» **Task objective**
Repeat every one of the lines below word for word, without any changes.

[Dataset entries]
--------------------------------------------------
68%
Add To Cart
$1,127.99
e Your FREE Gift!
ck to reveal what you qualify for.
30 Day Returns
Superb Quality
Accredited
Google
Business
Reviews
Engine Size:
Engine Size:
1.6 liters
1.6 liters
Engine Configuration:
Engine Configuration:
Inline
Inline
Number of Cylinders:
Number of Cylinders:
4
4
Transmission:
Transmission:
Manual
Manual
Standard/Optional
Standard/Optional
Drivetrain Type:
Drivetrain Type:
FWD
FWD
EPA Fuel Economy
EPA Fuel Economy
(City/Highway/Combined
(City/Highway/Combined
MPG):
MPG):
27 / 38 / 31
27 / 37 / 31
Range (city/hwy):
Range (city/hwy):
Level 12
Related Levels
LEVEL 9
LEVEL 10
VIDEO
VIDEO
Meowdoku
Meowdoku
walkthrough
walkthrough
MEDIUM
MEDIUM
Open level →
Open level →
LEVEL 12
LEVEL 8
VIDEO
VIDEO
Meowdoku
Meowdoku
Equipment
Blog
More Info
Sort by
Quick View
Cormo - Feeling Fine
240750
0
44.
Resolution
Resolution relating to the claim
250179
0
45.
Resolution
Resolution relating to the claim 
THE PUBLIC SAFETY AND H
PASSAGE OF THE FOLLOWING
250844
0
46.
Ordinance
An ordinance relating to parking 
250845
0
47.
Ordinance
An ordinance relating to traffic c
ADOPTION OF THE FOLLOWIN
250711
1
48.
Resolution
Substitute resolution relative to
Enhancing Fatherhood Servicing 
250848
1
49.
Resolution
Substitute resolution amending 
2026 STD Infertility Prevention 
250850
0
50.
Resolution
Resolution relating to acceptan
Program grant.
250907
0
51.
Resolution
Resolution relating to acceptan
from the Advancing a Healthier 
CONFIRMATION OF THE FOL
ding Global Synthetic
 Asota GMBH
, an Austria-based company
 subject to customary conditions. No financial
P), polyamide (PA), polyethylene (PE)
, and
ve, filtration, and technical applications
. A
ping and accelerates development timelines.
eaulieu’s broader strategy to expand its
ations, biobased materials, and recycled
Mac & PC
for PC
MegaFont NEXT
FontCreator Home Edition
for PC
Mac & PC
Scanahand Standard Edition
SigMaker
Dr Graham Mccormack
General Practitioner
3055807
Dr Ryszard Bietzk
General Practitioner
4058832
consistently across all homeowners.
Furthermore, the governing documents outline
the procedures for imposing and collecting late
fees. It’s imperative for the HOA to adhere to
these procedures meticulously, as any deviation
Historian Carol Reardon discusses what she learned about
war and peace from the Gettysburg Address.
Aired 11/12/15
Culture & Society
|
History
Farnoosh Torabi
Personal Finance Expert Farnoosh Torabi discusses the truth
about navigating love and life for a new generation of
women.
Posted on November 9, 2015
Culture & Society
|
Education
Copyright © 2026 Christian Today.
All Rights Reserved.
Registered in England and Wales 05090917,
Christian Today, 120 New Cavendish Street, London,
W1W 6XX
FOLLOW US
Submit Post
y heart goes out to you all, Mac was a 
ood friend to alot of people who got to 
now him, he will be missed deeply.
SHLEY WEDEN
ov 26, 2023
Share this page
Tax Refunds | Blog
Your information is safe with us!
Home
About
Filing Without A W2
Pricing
--------------------------------------------------
» **Response area**
68%
Add To Cart
$1,127.99
e Your FREE Gift!
ck to reveal what you qualify for.
30 Day Returns
Superb Quality
Accredited
Google
Business
Reviews
Engine Size:
Engine Size:
1.6 liters
1.6 liters
Engine Configuration:
Engine Configuration:
Inline
Inline
Number of Cylinders:
Number of Cylinders:
4
4
Transmission:
Transmission:
Manual
Manual
Standard/Optional
Standard/Optional
Drivetrain Type:
Drivetrain Type:
FWD
FWD
EPA Fuel Economy
EPA Fuel Economy
(City/Highway/Combined
(City/Highway/Combined
MPG):
MPG):
27 / 38 / 31
27 / 37 / 31
Range (city/hwy):
Range (city/hwy):
Level 12
Related Levels
LEVEL 9
LEVEL 10
VIDEO
VIDEO
Meowdoku
Meowdoku
walkthrough
walkthrough
MEDIUM
MEDIUM
Open level →
Open level →
LEVEL 12
LEVEL 8
VIDEO
VIDEO
Meowdoku
Meowdoku
Equipment
Blog
More Info
Sort by
Quick View
Cormo - Feeling Fine
240750
0
44.
Resolution
Resolution relating to the claim
250179
0
45.
Resolution
Resolution relating to the claim 
THE PUBLIC SAFETY AND H
PASSAGE OF THE FOLLOWING
250844
0
46.
Ordinance
An ordinance relating to parking 
250845
0
47.
Ordinance
An ordinance relating to traffic c
ADOPTION OF THE FOLLOWIN
250711
1
48.
Resolution
Substitute resolution relative to
Enhancing Fatherhood Servicing 
250848
1
49.
Resolution
Substitute resolution amending 
2026 STD Infertility Prevention 
250850
0
50.
Resolution
Resolution relating to acceptan
Program grant.
250907
0
51.
Resolution
Resolution relating to acceptan
from the Advancing a Healthier 
CONFIRMATION OF THE FOL
ding Global Synthetic
 Asota GMBH
, an Austria-based company
 subject to customary conditions. No financial
P), polyamide (PA), polyethylene (PE)
, and
ve, filtration, and technical applications
. A
ping and accelerates development timelines.
eaulieu’s broader strategy to expand its
ations, biobased materials, and recycled
Mac & PC
for PC
MegaFont NEXT
FontCreator Home Edition
for PC
Mac & PC
Scanahand Standard Edition
SigMaker
Dr Graham Mccormack
General Practitioner
3055807
Dr Ryszard Bietzk
General Practitioner
4058832
consistently across all homeowners.
Furthermore, the governing documents outline
the procedures for imposing and collecting late
fees. It’s imperative for the HOA to adhere to
these procedures meticulously, as any deviation
Historian Carol Reardon discusses what she learned about
war and peace from the Gettysburg Address.
Aired 11/12/15
Culture & Society
|
History
Farnoosh Torabi
Personal Finance Expert Farnoosh Torabi discusses the truth
about navigating love and life for a new generation of
women.
Posted on November 9, 2015
Culture & Society
|
Education
Copyright © 2026 Christian Today.
All Rights Reserved.
Registered in England and Wales 05090917,
Christian Today, 120 New Cavendish Street, London,
W1W 6XX
FOLLOW US
Submit Post
y heart goes out to you all, Mac was a 
ood friend to alot of people who got to 
now him, he will be missed deeply.
SHLEY WEDEN
ov 26, 2023
Share this page
Tax Refunds | Blog
Your information is safe with us!
Home
About
Filing Without A W2
Pricing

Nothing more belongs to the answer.